Шофер слегка насвистывал
Про «черные глаза».

Шофер вез старую заслуженную колхозницу, возвращавшуюся после отдыха из Крыма.

Стихотворение В. Брагина «Родине» тем уменьшается в своем качестве, что оно очень напоминает некоторые стихи Джамбула:

В лесах твоих был я,
В расщелинах скал,
Шатался я голоден, бос.
С далекого детства я все искал
Ответ на один вопрос:
Кто силу мне даст,
Чтоб вливал я в труд
Любовь, торжество, — не печаль?

Мне Ленин сказал,
Мне Сталин сказал:
— Дорог ты прошел без числа.
Ты счастье искал,
Ты силу искал,
Мечта все вперед вела.

О произведении К. Семерникова «Две главы» (отрывок из неопубликованной повести «Дружба») невозможно ничего сказать, потому что это именно два случайных отрывка; может быть, в целой повести они будут уместны, а в сборнике они напечатаны зря.

Очерк того же автора, К. Семерникова, «Ферма на речке Крепкой» написан лучше, чем отрывки его повести, но с одним недостатком: у К. Семерникова хорошо получились изображения природы и хуже — образ главного персонажа очерка ТС. Воронковой. Лучше б было, если одинаково хорошо получилось — то и другое.

Из других стихотворений, напечатанных в сборнике, относительно лучшие — «Мать» В. Балабина и «Творчество» И. Израилева.

В. Балабин пишет:

Старуха охала всю ночь,
Детей припоминая.
Их только трое.
Не высок
Был старший, но могучий,
Баркасы делал из досок —
Не изготовить лучше.

Ушли родные…
Третий год
С Буденным служат вместе.

И. Израилев заканчивает свое стихотворение следующими строками:

…Легко дышать, когда и мысль и гибкость —
Все в ткань труда уверенно вошло.
И в этот миг не затаить улыбку.
Так творчества приходит торжество!

Очень хороши воспоминания В. Чиликина — «В царской казарме». Воспоминания написаны сердечно, без всякой искусственности, точно, иногда страшно. Особенно сильно написан образ солдата-мученика Кулько.

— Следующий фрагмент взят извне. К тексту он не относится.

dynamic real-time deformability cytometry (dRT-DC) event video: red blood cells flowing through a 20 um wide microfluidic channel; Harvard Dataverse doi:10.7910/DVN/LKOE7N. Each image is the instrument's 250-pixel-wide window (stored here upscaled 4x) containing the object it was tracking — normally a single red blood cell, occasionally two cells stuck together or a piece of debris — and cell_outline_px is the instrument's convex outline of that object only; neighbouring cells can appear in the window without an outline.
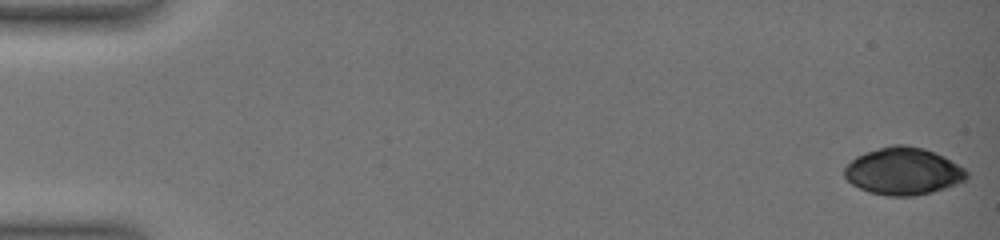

В заключение мы выскажем просьбу и пожелание. Нам бы хотелось, чтобы в следующих книгах «Литературного Сталинграда» было больше вдохновения, больше оригинальности и смелости, чем в книге за 1939 год, а усердие и трудолюбие можно оставить на прежнем уровне.

Источник публикации

Платонов А. П. Сочинения. Т. 6: 1936−1941. Книга 3. Литературная критика, публицистика. ИМЛИ РАН, 2023.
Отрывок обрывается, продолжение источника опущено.